The comment was from a friend from church, who said, “Those were some really well executed pushups!”  Immediately I thought, Yeah, but it was a major struggle just to get through them all!

The more I thought about it the more I realized that good execution will always be a struggle, at least at first.

Think about it.  We’ve all seen people doing “pushups” that really look more like head-bobs.  Instead of moving their arms and working their chest muscles, these bobbers just move their heads up and down as they count, and while those “pushups” are much easier to do than those done in good form, they’re not nearly as beneficial.

But if you consistently push through the pain in order to do well-executed pushups (even if you do fewer of them), your muscles will eventually grow, allowing you to do more pushups more easily.  High-level execution practiced consistently will, over time, enable you to do more than you may have ever thought possible.

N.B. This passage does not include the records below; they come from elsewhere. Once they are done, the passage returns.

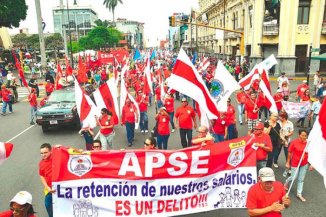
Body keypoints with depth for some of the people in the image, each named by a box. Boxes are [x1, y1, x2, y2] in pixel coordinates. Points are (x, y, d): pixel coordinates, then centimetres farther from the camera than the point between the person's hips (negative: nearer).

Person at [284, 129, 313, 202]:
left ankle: (299, 194, 25)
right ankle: (287, 182, 41)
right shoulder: (294, 142, -18)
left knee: (301, 179, 12)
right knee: (293, 177, 8)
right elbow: (290, 153, -8)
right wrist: (287, 163, -3)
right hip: (295, 163, -3)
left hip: (304, 164, 3)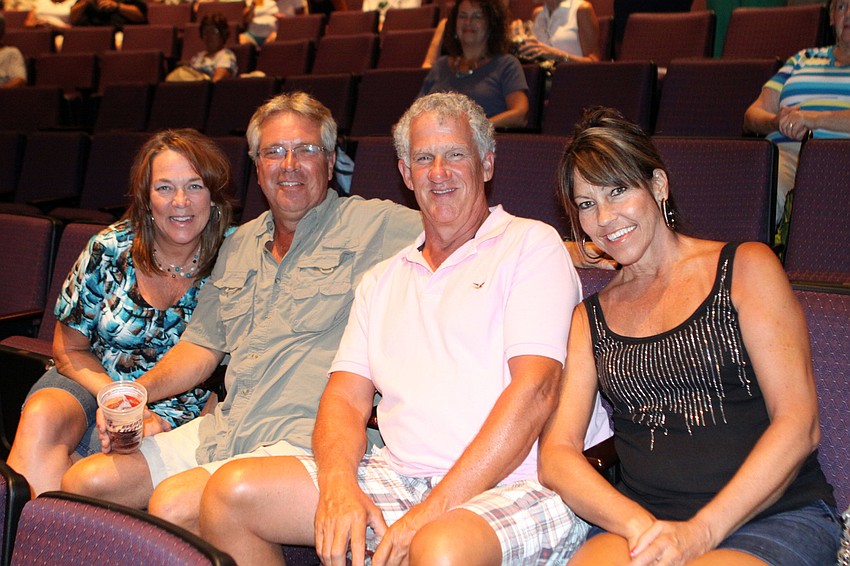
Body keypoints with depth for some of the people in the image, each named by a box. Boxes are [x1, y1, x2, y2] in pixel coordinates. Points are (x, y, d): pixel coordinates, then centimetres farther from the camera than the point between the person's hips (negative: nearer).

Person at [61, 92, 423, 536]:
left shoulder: (374, 225, -1)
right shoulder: (239, 245, 20)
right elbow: (202, 346, 23)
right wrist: (138, 391, 4)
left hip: (302, 439, -7)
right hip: (220, 430, 7)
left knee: (174, 504, -27)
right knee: (84, 482, -2)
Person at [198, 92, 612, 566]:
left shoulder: (532, 245, 2)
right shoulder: (382, 281, 21)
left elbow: (535, 391, -10)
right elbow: (347, 397, 12)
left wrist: (434, 509, -16)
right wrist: (338, 484, -10)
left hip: (519, 486, -5)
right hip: (399, 478, 6)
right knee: (231, 492, -8)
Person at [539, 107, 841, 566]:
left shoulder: (745, 267, 6)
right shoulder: (590, 318, 15)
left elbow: (799, 425, -3)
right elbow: (555, 455, 5)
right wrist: (638, 524, -14)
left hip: (774, 516, -2)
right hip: (643, 521, 3)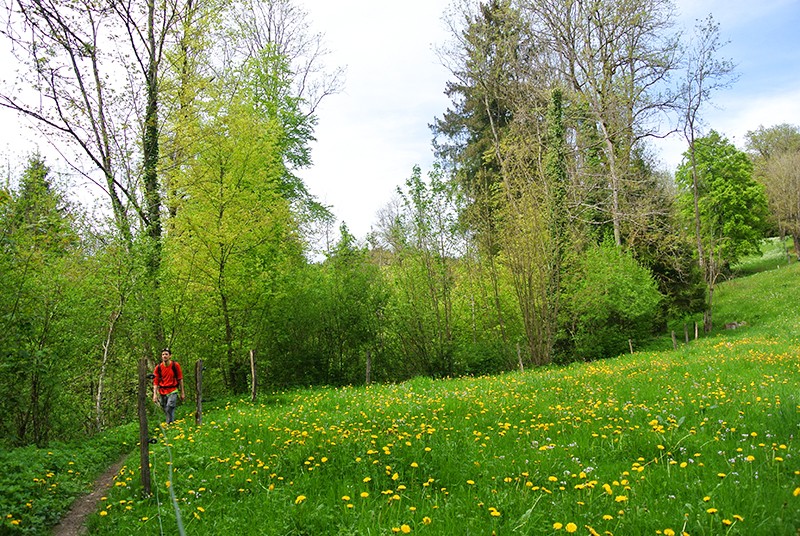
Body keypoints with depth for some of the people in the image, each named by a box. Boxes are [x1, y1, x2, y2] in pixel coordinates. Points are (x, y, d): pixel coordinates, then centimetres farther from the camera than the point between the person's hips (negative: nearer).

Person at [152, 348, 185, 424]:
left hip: (172, 392, -3)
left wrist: (182, 393, 3)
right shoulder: (158, 367, -2)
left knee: (169, 409, -17)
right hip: (162, 392, 3)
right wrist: (155, 394, -7)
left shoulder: (175, 365, -6)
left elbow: (180, 379, 1)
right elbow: (155, 382, 2)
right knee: (165, 411, 8)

As a youth pastor I recently organized a big Christmas party for the students at my church.  I put a ton of effort, more than normal, into planning games, preparing a sermon, organizing the evening’s agenda, mobilizing volunteers, promoting the event, and executing all that we had put together.  And you know what?  I was exhausted afterward, but the party absolutely rocked.

I need to continue to execute at this high level, not only in the area of ministry, but also in my relationships, my writing, and my spiritual disciplines, because the prize that follows good execution is worth the pain.